In the beginning, able-bodied prisoners lived in the casements of the ramparts or on prison ships. In 1814 they were transferred to a building on shore, 115 meters long, which was perpendicular to the hospital, located on the southwest quay, between the Darse Vauban and the entrance to the old port.[5] Even after the construction of the new building, some prisoners continued to be held on ships when there was no place on land.[2]
Docked next to the Bagne, at the entrance of the old port, was a decommissioned French ship, called L'Amiral. It had formerly been the frigate Muiron, which transported Napoleon Bonaparte from Egypt to France in 1799. It now had only a single mast. It fired a cannon every morning and evening, the signal to open and close the gates of the arsenal and to move the heavy chains which blocked the entrances to inner ports. If a prisoner escaped from the bagne, the Amiral fired a cannon, and hoisted a yellow flag, which remained until the prisoner was recaptured.[4]
In 1836 the Bagne held 4,305 prisoners, of whom 1,193 were sentenced to life imprisonment; 173 to more than twenty years' imprisonment; 382 to terms between sixteen and twenty years; 387 to terms between eleven and fifteen years; 1469 to terms of between five and ten years; and 700 to terms of less than five years.[6]
Beginning in 1820, prisoners sentenced to forced labor were marched, in chains, from the Bictre Prison in Paris to Lyon. The prisoners were attached by collars around their necks to a single long chain. They walked in a group, called la chaine (the chain), escorted by soldiers. In towns along the way between Paris and Lyon, additional prisoners were added to the chain. The prisoners wore their original civilian clothing, rather than prison dress. When the chain arrived in Lyon, the prisoners, still chained, were transferred to open boats which were towed by ship down the Rhone to Arles, and then continued by land to Toulon. The entire journey took thirty-five days. Later in the 19th century, the chain was abandoned and prisoners were transported in closed prison wagons.[7]
When the prisoners arrived at Castigneau, a town on the harbor of Toulon, they were formally handed over to the Commissaire of the Bagne, an officer of the French Navy. There the iron collars around their necks were removed, their hair was cut and they were shaved, they were given a bath in large basins under a tent, and then they were conveyed by boat to the Bagne.[8]
The predominant color of the prisoner's costumes was red, the traditional color of the uniforms worn by the crews on the galleys in the 16th and 17th centuries.
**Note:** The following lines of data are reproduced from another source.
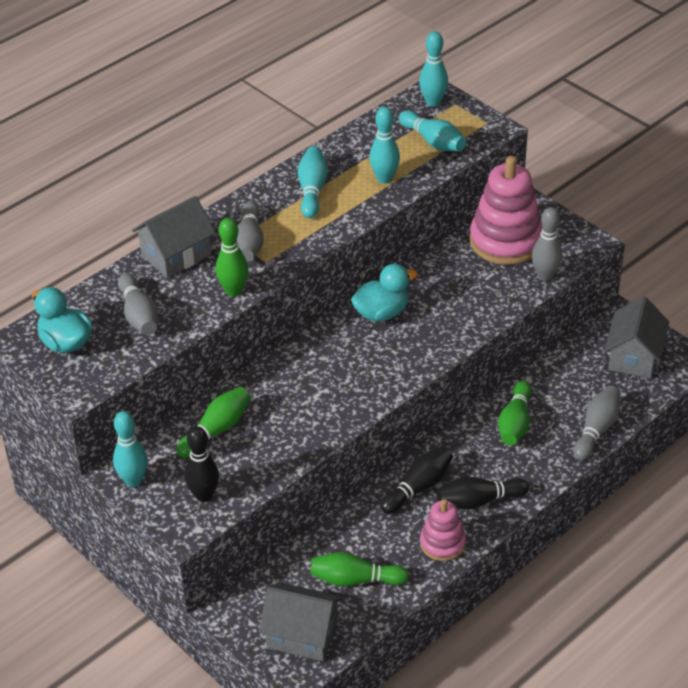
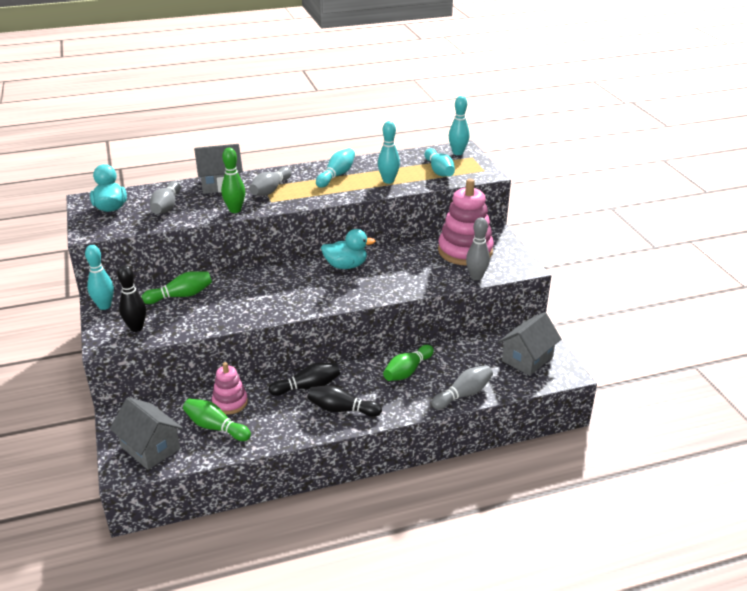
camera: 25 degrees right, 10 degrees down
pink stacking toy [420,499,466,561] -> pink stacking toy moved to [212,362,248,414]

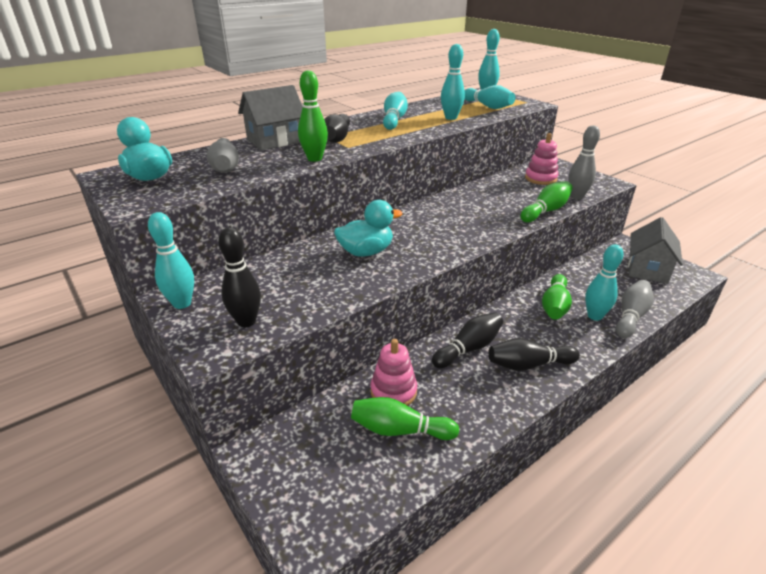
camera: 20 degrees left, 0 degrees up
grey house [110,397,183,470] -> none
green bowling pin [141,271,212,304] -> green bowling pin moved to [520,181,573,222]
grey bowling pin [249,167,292,196] -> black bowling pin [324,114,350,143]
turquoise duck [321,229,375,269] -> turquoise duck moved to [334,200,402,257]
pink stacking toy [438,179,494,266] -> pink stacking toy [525,133,559,185], size x0.56
none -> turquoise bowling pin [585,244,624,321]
The costumes of the prisoners consisted of a white shirt, yellow trousers, red vest and smock and a cap which had different colors depending on the sentence duration. In early years those sentenced to life imprisonment wore green caps, all the others red caps. During the French Revolution, because the revolutionaries wore the red Phrygian cap, the symbol of freedom, the French Convention forbade prisoners to wear red caps, and they went bare-headed. Under Napoleon, the red caps were reinstated for all prisoners. The trousers were buttoned the whole length of the leg, so they could be removed without taking off the iron ring and chain on their ankle. The prisoners were shaven and were given a peculiar haircut, with one sideburns on one side shaven and on the other allowed to grow, so they could be identified more easily if they escaped. [9]
An iron ring, called manille, was attached to one ankle. Attached to the manille was an iron chain with eighteen links. The ring and the chain together weighed seven kilograms and 250 grams. There were longer chains, of twenty-four links, for those with longer sentences, and for those sentenced to life imprisonment, an additional triangular ring so they could be chained to their bed.[10] Before the French Revolution and again after 1810, the prisoners were also branded on the shoulder with a hot iron, using the letters TF (travaux forcs, hard labour) and TFP (travaux forcs perptuit, hard labor for life).